The types of maintenance include "routine maintenance," non-routine "repair maintenance" and "regular and repair maintenance," and job content includes "replacement," "ignore maintenance" and "other work." Accordingly, it is possible to set routine maintenance work arbitrarily for a succeeding occasion at least according to whether or not the maintenance type is "repair maintenance," and whether or not the job content is "replacement." This can improve the work efficiency of the routine maintenance procedure.
Moreover, when the type of maintenance accepted by the data storage means is "routine maintenance" or "routine and repair maintenance," the microprocessor in this case sets the head one of ranking numbers for the job items when the job content is "replacement," sets the present one of the ranking numbers for the job items when the job content is "ignore maintenance," and sets the next from the present one of the ranking numbers for the job items when the job content is "other work." Accordingly, the job-content setting means accurately sets job items for the succeeding routine maintenance work in response to the immediate type of maintenance.
■ ■ ■ ■ ■ ■ ■
TASKS:
1. From the maintenance passage, return the part that opens with the words containing "Moreover, when the" and closes with "type of maintenance.", copied exactly.
2. In the maintenance passage, which ranking number does the microprocessor set for the job items when the job content is "ignore maintenance"?
3. Name every job content that the maintenance passage lists.
■ ■ ■ ■ ■ ■ ■
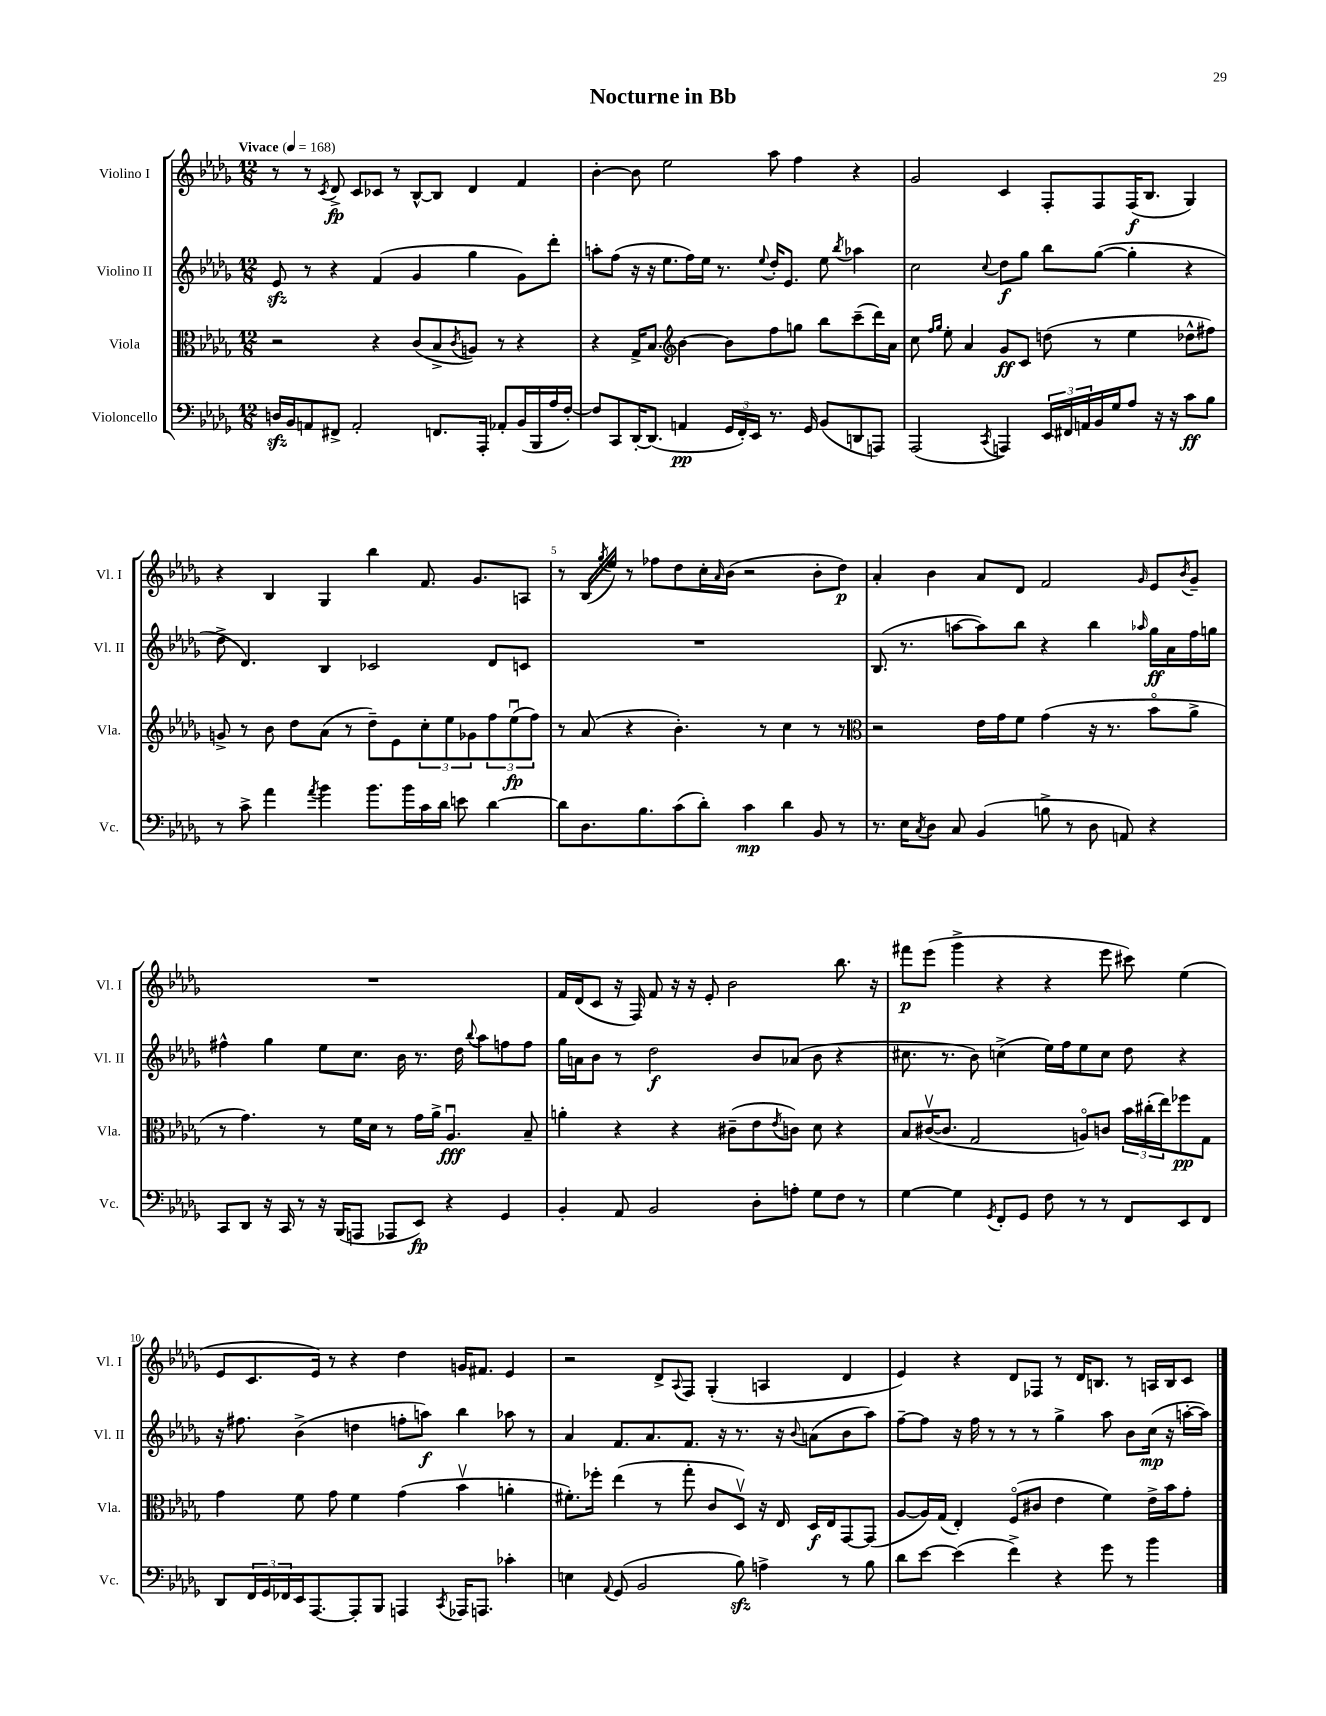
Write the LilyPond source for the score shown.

\header { title = "Nocturne in Bb" }
<<
\new StaffGroup <<
\new Staff = "s0" \with { instrumentName = "Violino I" shortInstrumentName = "Vl. I" } {
    \clef treble \key des \major \numericTimeSignature \time 12/8 \tempo "Vivace" 4 = 168
    r8 r8 \acciaccatura { c'8 } des'8->\fp c'8 ces'8 r8 bes8~-^ bes8 des'4 f'4 |
    bes'4~-. bes'8 ees''2 aes''8 f''4 r4 |
    ges'2 c'4 f8-. f8 f16\f( bes8. ges4) |
    r4 bes4 ges4 bes''4 f'8. ges'8. a8 |
    r8 bes16( \acciaccatura { ges''8 } ees''16) r8 fes''8 des''8 c''16-. \grace { aes'16 } bes'16( r2 bes'8-. des''8\p) |
    aes'4-. bes'4 aes'8 des'8 f'2 \grace { ges'16 } ees'8 \acciaccatura { bes'8 } ges'8-- |
    R1. |
    f'16 des'16( c'8 r16 f16) f'8 r16 r16 ees'8-. bes'2 bes''8. r16 |
    fis'''8\p ees'''8( ges'''4-> r4 r4 ees'''8 cis'''8) ees''4( |
    ees'8 c'8. ees'16) r8 r4 des''4 g'16 fis'8. ees'4 |
    r2 des'8-> \appoggiatura { aes8 } f8 ges4-.( a4 des'4 |
    ees'4) r4 des'8 fes8 r8 des'16 b8. r8 a16 b16 c'8 \bar "|." |
}
\new Staff = "s1" \with { instrumentName = "Violino II" shortInstrumentName = "Vl. II" } {
    \clef treble \key des \major \numericTimeSignature \time 12/8
    ees'8\sfz r8 r4 f'4( ges'4 ges''4 ges'8) des'''8-. |
    a''8-. f''8( r16 r16 ees''8. f''16) ees''16 r8. \appoggiatura { ees''8 } des''16-. ees'8. ees''8 \acciaccatura { bes''8 } aes''4 |
    c''2 \appoggiatura { c''8 } des''8\f ges''8 bes''8 ges''8~( ges''4-. r4 |
    des''8-> des'4.) bes4 ces'2 des'8 c'8 |
    R1. |
    bes8.( r8. a''8~ a''8) bes''8 r4 bes''4 \grace { aes''16 } ges''16\ff aes'16 f''16 g''16 |
    fis''4-^ ges''4 ees''8 c''8. bes'16 r8. des''16 \appoggiatura { bes''8 } aes''8 f''8 f''8 |
    ges''16 a'16 bes'8 r8 des''2\f bes'8 aes'8( bes'8 r4 |
    cis''8. r8. bes'8) c''4->( ees''16) f''16 ees''8 c''8 des''8 r4 |
    r16 fis''8. bes'4->( d''4 f''8-. a''8\f) bes''4 aes''8 r8 |
    aes'4 f'8. aes'8. f'8. r16 r8. r16 \appoggiatura { bes'8 } a'8( bes'8 aes''8) |
    f''8~-- f''8 r16 f''16 r8 r8 r8 ges''4-> aes''8 bes'8 c''16\mp( r16 a''16~-. a''16) \bar "|." |
}
\new Staff = "s2" \with { instrumentName = "Viola" shortInstrumentName = "Vla." } {
    \clef alto \key des \major \numericTimeSignature \time 12/8
    r2 r4 c'8( bes8-> \acciaccatura { c'8 } a8) r8 r4 |
    r4 ges16-> bes8. \clef treble bes'4~ bes'8 f''8 g''8 bes''8 c'''8--( des'''16) aes'16 |
    c''8 \grace { f''16 ges''16 } ees''8-. aes'4 ges'8\ff c'8 d''8( r8 ees''4 des''8-^ fis''8) |
    g'8-> r8 bes'8 des''8 aes'8( r8 des''8--) ees'8 \tuplet 3/2 { c''8-. ees''8 ges'8 } \tuplet 3/2 { f''8 ees''8\downbow\fp( f''8) } |
    r8 aes'8( r4 bes'4.-.) r8 c''4 r8 r8 |
    \clef alto r2 ees'16 ges'16 f'8 ges'4( r16 r8. bes'8\flageolet aes'8-> |
    r8 ges'4.) r8 f'16 des'16 r8 ges'16 aes'16-> aes4.\downbow\fff bes8-- |
    a'4-. r4 r4 cis'8--( ees'8 \acciaccatura { ees'8 } c'8) des'8 r4 |
    bes8 cis'16~\upbow( cis'8. ges2 a8\flageolet) c'8 \tuplet 3/2 { bes'16 cis''16-.( ees''16) } fes''8\pp ges8 |
    ges'4 f'8 ges'8 f'4 ges'4( bes'4\upbow a'4-. |
    fis'8.-.) fes''16-. ees''4( r8 ges''8-. c'8 des8\upbow) r16 ees16 des16\f ees16 ges,8~ ges,8( |
    aes8~ aes16) ges16( ees4-.) f8\flageolet( cis'8 ees'4 f'4) ees'16-> bes'16 ges'8-. \bar "|." |
}
\new Staff = "s3" \with { instrumentName = "Violoncello" shortInstrumentName = "Vc." } {
    \clef bass \key des \major \numericTimeSignature \time 12/8
    d16\sfz bes,16 a,8 fis,8-> a,2-. f,8. aes,,16-. aes,8-. bes,16( bes,,16 aes16 f16~-.) |
    f8 c,8 des,16~-. des,8.( a,4\pp \tuplet 3/2 { ges,16 f,16-.) ees,16 } r8. ges,16 bes,8( d,8 a,,8) |
    aes,,2( \acciaccatura { c,8 } a,,4) \tuplet 3/2 { ees,16 fis,16 a,16 } bes,16 ges16 aes8 r16 r16 c'8\ff bes8 |
    r8 c'8-> aes'4 \acciaccatura { aes'8 } bes'4 bes'8. bes'16 c'16 des'16 e'8 des'4~ |
    des'8 des8. bes8. c'8( des'8-.) c'4\mp des'4 bes,8 r8 |
    r8. ees16 \acciaccatura { c8 } des8 c8 bes,4( b8-> r8 des8 a,8) r4 |
    c,8 des,8 r16 c,16 r8 r16 bes,,16( a,,8 aes,,8 ees,8\fp) r4 ges,4 |
    bes,4-. aes,8 bes,2 des8-. a8-. ges8 f8 r8 |
    ges4~ ges4 \acciaccatura { ges,8 } f,8-. ges,8 f8 r8 r8 f,8 ees,8 f,8 |
    des,8 \tuplet 3/2 { f,16 ges,16 fes,16 } ees,16 aes,,8.~ aes,,8-. bes,,8 a,,4 \acciaccatura { c,8 } aes,,16 a,,8. ces'4-. |
    e4 \appoggiatura { aes,8 } ges,8( bes,2 bes8\sfz) a4-> r8 bes8 |
    des'8 ees'8~ ees'4( f'4->) r4 ges'8 r8 bes'4 \bar "|." |
}
>>
>>
\layout { \context { \Score \override BarNumber.break-visibility = ##(#f #t #t) barNumberVisibility = #(every-nth-bar-number-visible 5) } }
■ ■ ■ ■ ■ ■ ■
RESPONSES FOR EACH TASK:
1.
Moreover, when the type of maintenance accepted by the data storage means is "routine maintenance" or "routine and repair maintenance," the microprocessor in this case sets the head one of ranking numbers for the job items when the job content is "replacement," sets the present one of the ranking numbers for the job items when the job content is "ignore maintenance," and sets the next from the present one of the ranking numbers for the job items when the job content is "other work." Accordingly, the job-content setting means accurately sets job items for the succeeding routine maintenance work in response to the immediate type of maintenance.

2. It sets the present one of the ranking numbers for the job items.

3.
replacement
ignore maintenance
other work